As she lifted a dress from the wardrobe he reached round and snatched it from her hands.

‘You're not going anywhere, Suzanne.'

He stood in front of her with his head lowered, like a bull that might charge. She could not believe his stubbornness, his stupidity. He could not see for reasons. Facts had blinded him.

She threw herself at him, fighting to reclaim the dress. He held it away
from her, used his other hand to keep her at bay. He was too strong for her. She rushed towards the bedroom door instead. She would cross town in her lace petticoats if need be. But he seized her by the wrist as she ran past him and her arm almost leapt from its socket. She cried out in pain.

‘Be quiet,' he said. ‘Do you want everyone to hear?'

She twisted in his grasp. ‘Let me go.'

He pinned her to the bed, bruising her slender muscles along the inside of her arms. He placed a hand over her mouth.

‘You're hysterical.'

She tried to shake her head, deny it, but his hand was pressed so hard against her mouth that she could not use the lower half of her face at all.

‘You're making a fool of yourself. And of me.' The skin below his eyes had sagged. He was ageing. It no longer had the power to move her.
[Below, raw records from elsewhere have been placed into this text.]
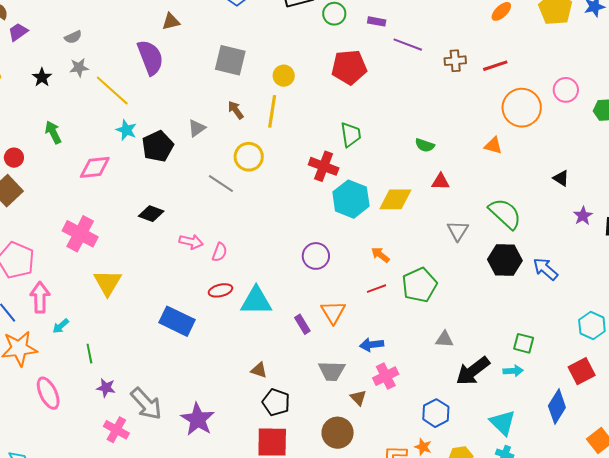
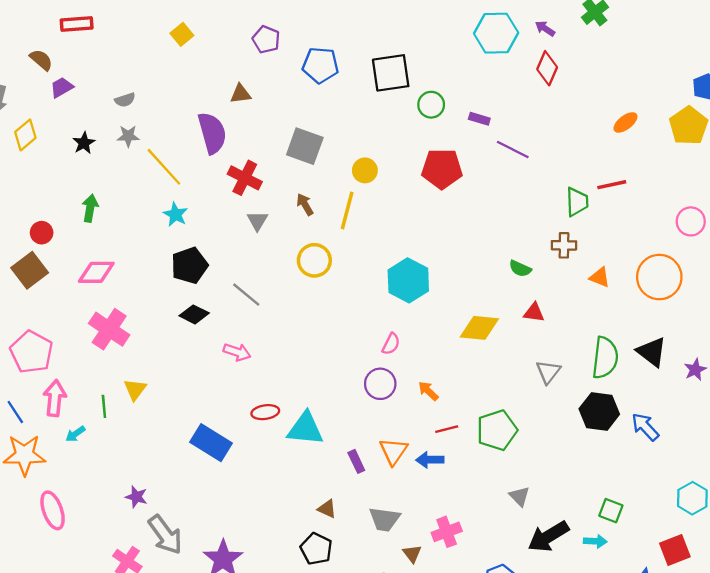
brown cross: (455, 61) -> (564, 245), moved
orange circle: (522, 108) -> (659, 277), moved
gray triangle: (197, 128) -> (257, 221), turned -30
green arrow: (53, 132) -> (90, 208), turned 30
green trapezoid: (351, 135) -> (577, 202), moved
black pentagon: (158, 146) -> (190, 266), moved
red cross: (324, 166) -> (245, 178), moved
pink diamond: (95, 167) -> (96, 272), moved
black triangle: (561, 178) -> (652, 352), moved, size x1.6
gray line: (221, 183) -> (246, 295), moved
cyan hexagon: (351, 199) -> (408, 280), moved
green semicircle: (505, 214) -> (605, 358), turned 48
pink semicircle: (220, 252) -> (391, 344), moved
orange arrow: (380, 255) -> (428, 391), moved
yellow triangle: (108, 283) -> (135, 389), size x0.7
gray triangle: (445, 339) -> (519, 496), turned 36
blue arrow: (372, 345) -> (430, 460), moved
green line: (89, 354) -> (104, 406), moved
brown triangle: (259, 370) -> (327, 509), moved
purple star: (106, 388) -> (136, 497), moved

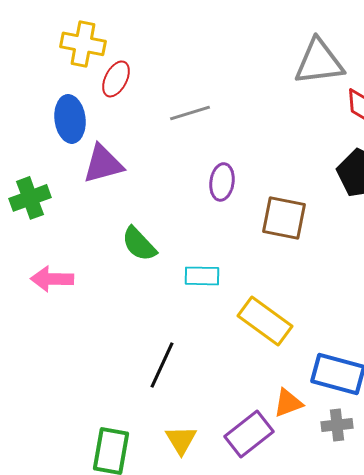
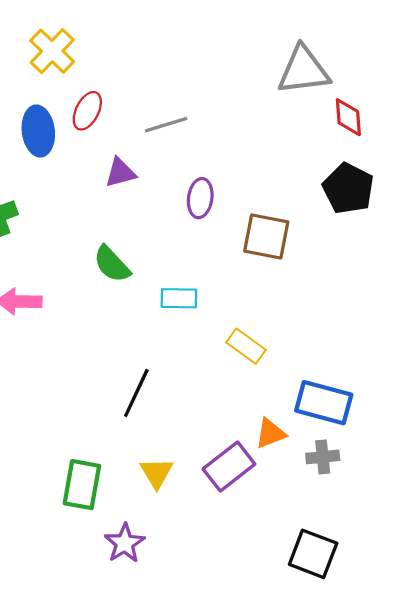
yellow cross: (83, 44) -> (52, 51), turned 33
red ellipse: (116, 79) -> (87, 111), moved
purple triangle: (103, 164) -> (120, 173), moved, size x0.7
yellow rectangle: (265, 321) -> (246, 346), size x0.7

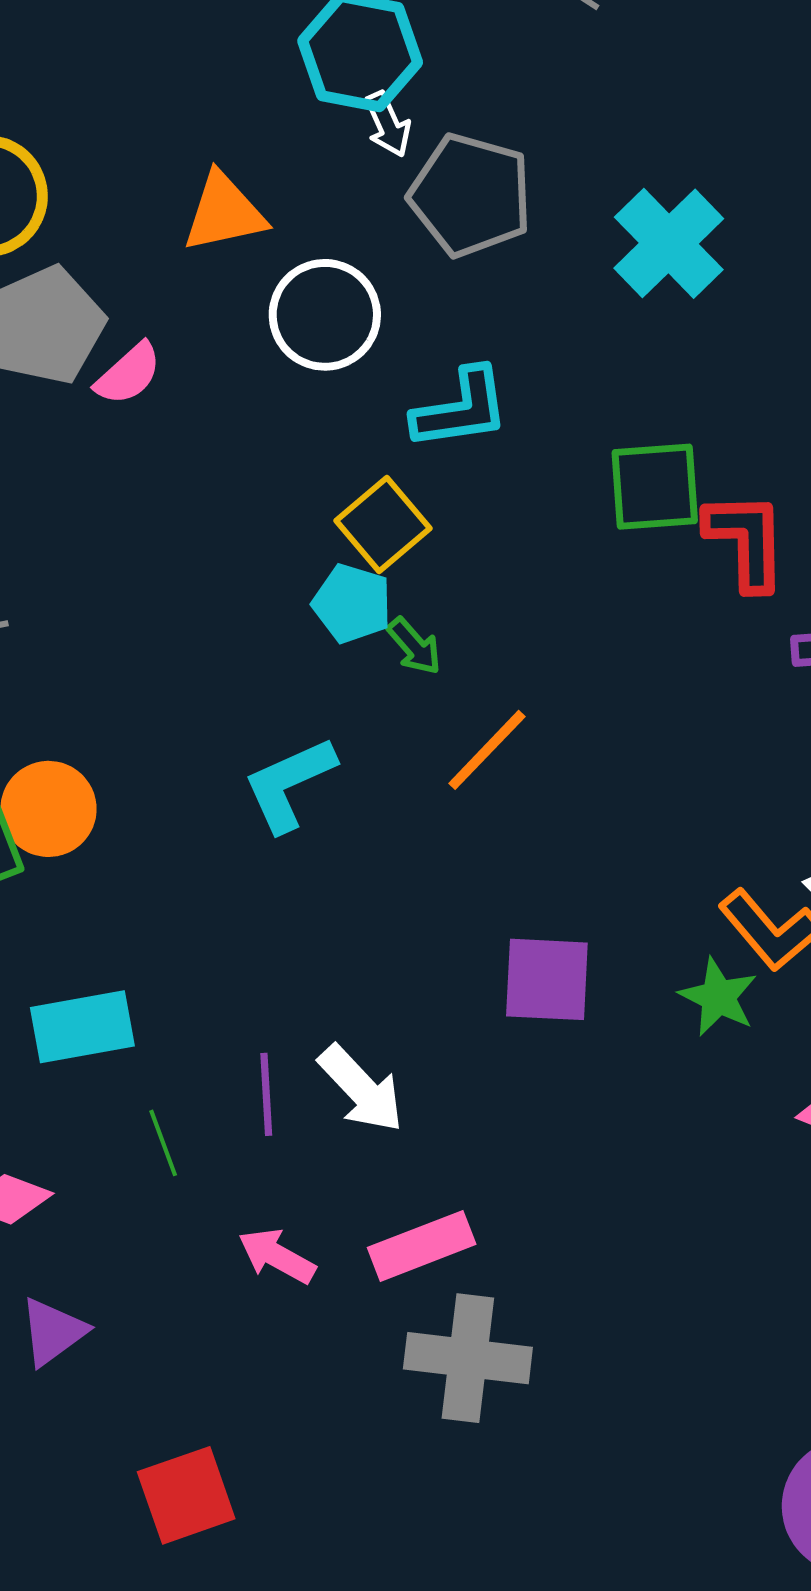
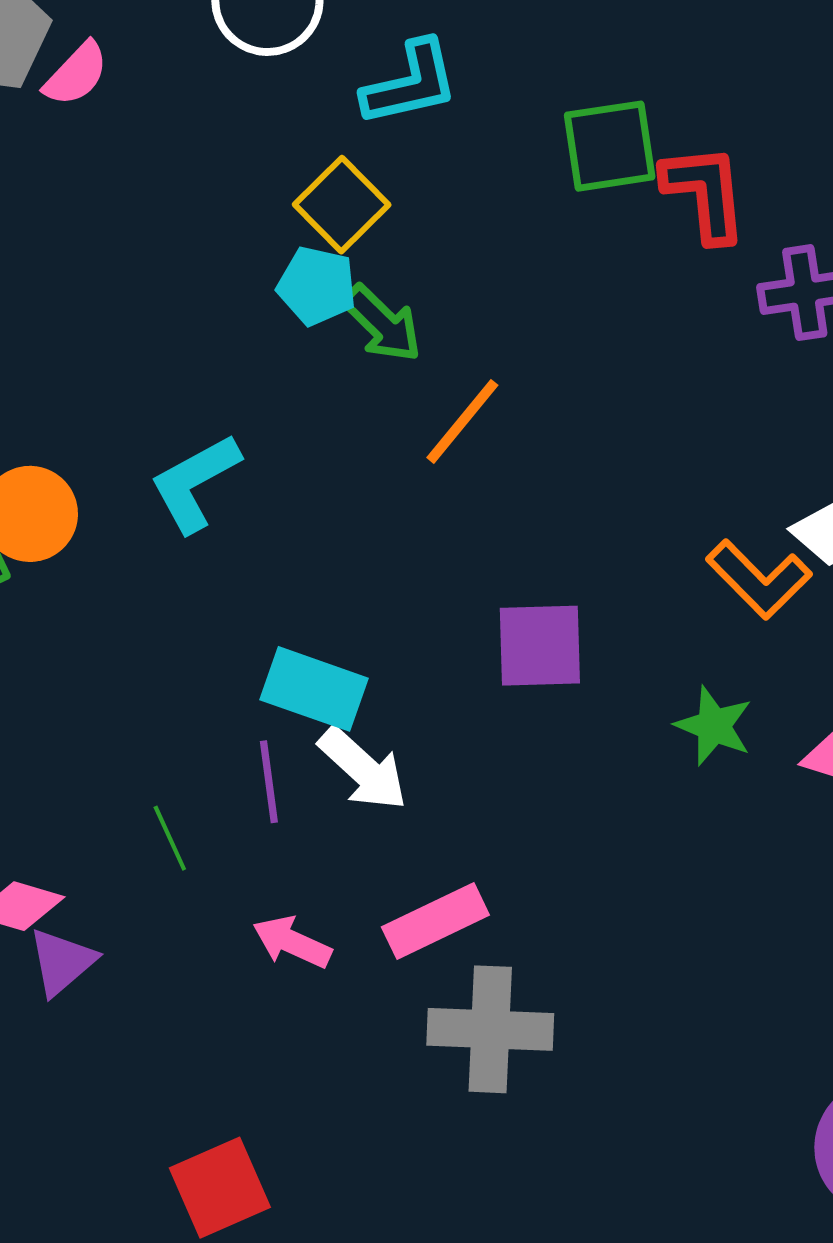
green arrow: (414, 646) -> (382, 324), size x1.4
cyan L-shape: (289, 784) -> (195, 483), moved
green star: (718, 997) -> (714, 726), moved
cyan rectangle: (82, 1027) -> (314, 689), moved, turned 34
purple triangle: (53, 1332) -> (62, 962), moved

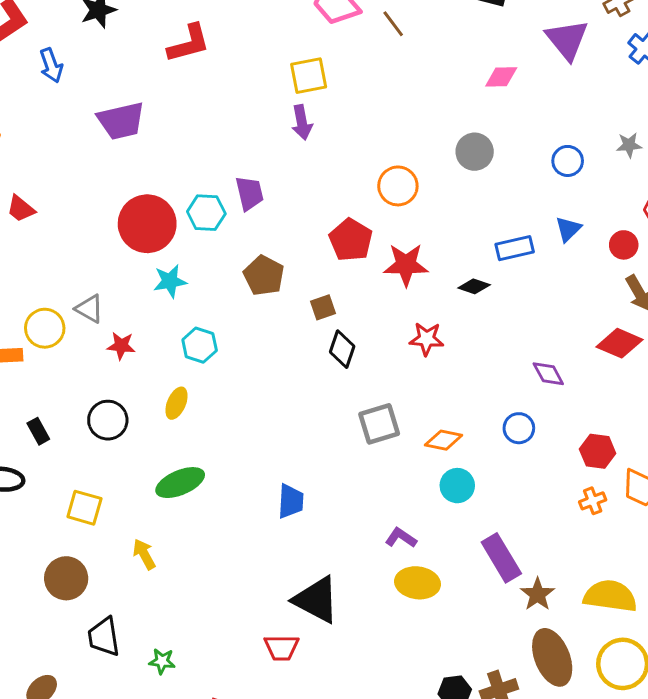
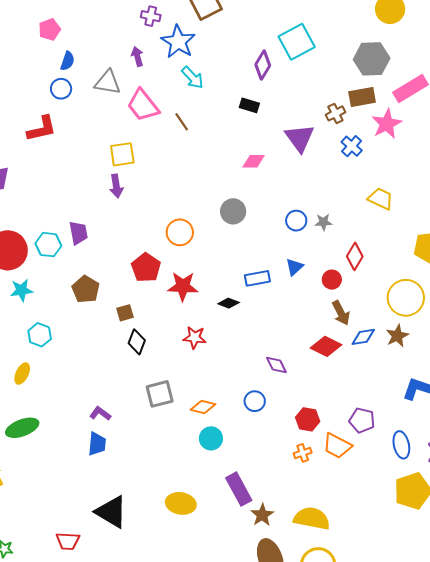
gray star: (629, 145) -> (323, 222), moved
purple L-shape: (401, 538) -> (100, 414), moved
red trapezoid: (281, 648) -> (68, 541), moved

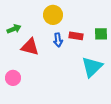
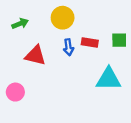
green arrow: (14, 29) -> (20, 24), moved
cyan triangle: (92, 67) -> (109, 79), turned 45

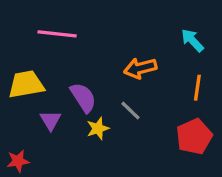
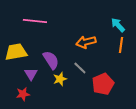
orange line: (197, 88) -> (121, 45), moved
red pentagon: (194, 137) -> (103, 84), moved
red star: (18, 161) -> (23, 94), moved

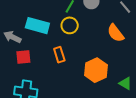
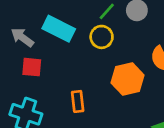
orange rectangle: (59, 55) -> (78, 101), moved
orange hexagon: (96, 70) -> (128, 79), moved

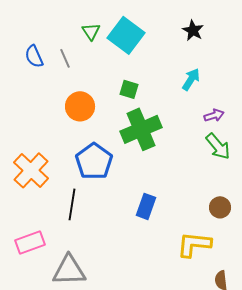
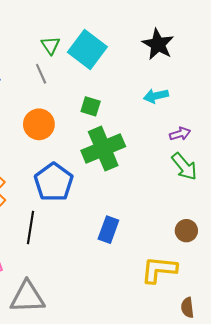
black star: (193, 30) -> (158, 44), size x1.4
gray line: (65, 58) -> (41, 74), moved
cyan arrow: (191, 79) -> (156, 96), turned -135

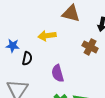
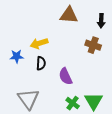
yellow arrow: (47, 36) -> (39, 43), moved
black semicircle: (27, 59) -> (41, 63), moved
‘You're not going to see Montoya, or anyone else. You're staying here, in this house.' He shook her to make sure that she was listening. ‘You're not leaving. You're staying here. Do you understand?'

But he's in my dreams, she wanted to shout. He's dying in my dreams. She tried to force the words out through her eyes, but he only pressed down harder with his hand.

Chapter 12

Mama Vum Buá cooked Wilson some breakfast as usual, but she would not speak to him. Her blue eyes seemed clouded and remote. He thought she must be in mourning for her people. They had died in a land that was foreign to them, a land with no rivers and no mercy: it had leaned on their spines until they snapped; it had climbed into their mouths and nostrils; it had killed them itself. He did not try to reach down into her grief. It was not his place. Besides, he had his own to deal with. Trivial beside hers, but there nonetheless. His crystals had been taken. They were gone, every one of them. He had nothing to give Suzanne. He ate his tortillas in the shade of the quince tree, content to be left alone.

It did not last long. The girls soon came clustering around his table. The Señora had warned them not to leave the property that day, and they were bored.